Exercise brief:
Reproduce the listing below precisely, leaving every line intact.

Source material:

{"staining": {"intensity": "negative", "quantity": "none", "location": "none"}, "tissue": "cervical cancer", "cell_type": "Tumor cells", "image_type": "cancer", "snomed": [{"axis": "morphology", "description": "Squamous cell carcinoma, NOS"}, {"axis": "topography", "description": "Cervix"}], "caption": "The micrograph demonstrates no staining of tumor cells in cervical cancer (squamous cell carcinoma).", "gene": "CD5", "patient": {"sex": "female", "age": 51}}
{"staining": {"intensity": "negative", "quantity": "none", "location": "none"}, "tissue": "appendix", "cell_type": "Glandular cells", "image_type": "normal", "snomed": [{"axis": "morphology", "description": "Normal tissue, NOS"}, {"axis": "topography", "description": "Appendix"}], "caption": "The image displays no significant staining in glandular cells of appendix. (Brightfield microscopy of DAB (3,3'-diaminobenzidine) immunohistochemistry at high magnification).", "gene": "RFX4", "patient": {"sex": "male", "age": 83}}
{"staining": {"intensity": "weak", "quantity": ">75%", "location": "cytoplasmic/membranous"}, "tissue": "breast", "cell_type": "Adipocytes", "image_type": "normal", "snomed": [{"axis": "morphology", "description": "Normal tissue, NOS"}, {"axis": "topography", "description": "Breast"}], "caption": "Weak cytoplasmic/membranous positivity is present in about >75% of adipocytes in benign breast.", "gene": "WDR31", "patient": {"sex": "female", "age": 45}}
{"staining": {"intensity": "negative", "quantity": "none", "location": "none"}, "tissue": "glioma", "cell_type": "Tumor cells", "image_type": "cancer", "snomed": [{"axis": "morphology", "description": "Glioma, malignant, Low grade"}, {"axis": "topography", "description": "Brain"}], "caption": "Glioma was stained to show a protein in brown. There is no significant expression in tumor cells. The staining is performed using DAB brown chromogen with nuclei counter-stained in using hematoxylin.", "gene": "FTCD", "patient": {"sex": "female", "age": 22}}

Written solution:
{"staining": {"intensity": "negative", "quantity": "none", "location": "none"}, "tissue": "cervical cancer", "cell_type": "Tumor cells", "image_type": "cancer", "snomed": [{"axis": "morphology", "description": "Squamous cell carcinoma, NOS"}, {"axis": "topography", "description": "Cervix"}], "caption": "The micrograph demonstrates no staining of tumor cells in cervical cancer (squamous cell carcinoma).", "gene": "CD5", "patient": {"sex": "female", "age": 51}}
{"staining": {"intensity": "negative", "quantity": "none", "location": "none"}, "tissue": "appendix", "cell_type": "Glandular cells", "image_type": "normal", "snomed": [{"axis": "morphology", "description": "Normal tissue, NOS"}, {"axis": "topography", "description": "Appendix"}], "caption": "The image displays no significant staining in glandular cells of appendix. (Brightfield microscopy of DAB (3,3'-diaminobenzidine) immunohistochemistry at high magnification).", "gene": "RFX4", "patient": {"sex": "male", "age": 83}}
{"staining": {"intensity": "weak", "quantity": ">75%", "location": "cytoplasmic/membranous"}, "tissue": "breast", "cell_type": "Adipocytes", "image_type": "normal", "snomed": [{"axis": "morphology", "description": "Normal tissue, NOS"}, {"axis": "topography", "description": "Breast"}], "caption": "Weak cytoplasmic/membranous positivity is present in about >75% of adipocytes in benign breast.", "gene": "WDR31", "patient": {"sex": "female", "age": 45}}
{"staining": {"intensity": "negative", "quantity": "none", "location": "none"}, "tissue": "glioma", "cell_type": "Tumor cells", "image_type": "cancer", "snomed": [{"axis": "morphology", "description": "Glioma, malignant, Low grade"}, {"axis": "topography", "description": "Brain"}], "caption": "Glioma was stained to show a protein in brown. There is no significant expression in tumor cells. The staining is performed using DAB brown chromogen with nuclei counter-stained in using hematoxylin.", "gene": "FTCD", "patient": {"sex": "female", "age": 22}}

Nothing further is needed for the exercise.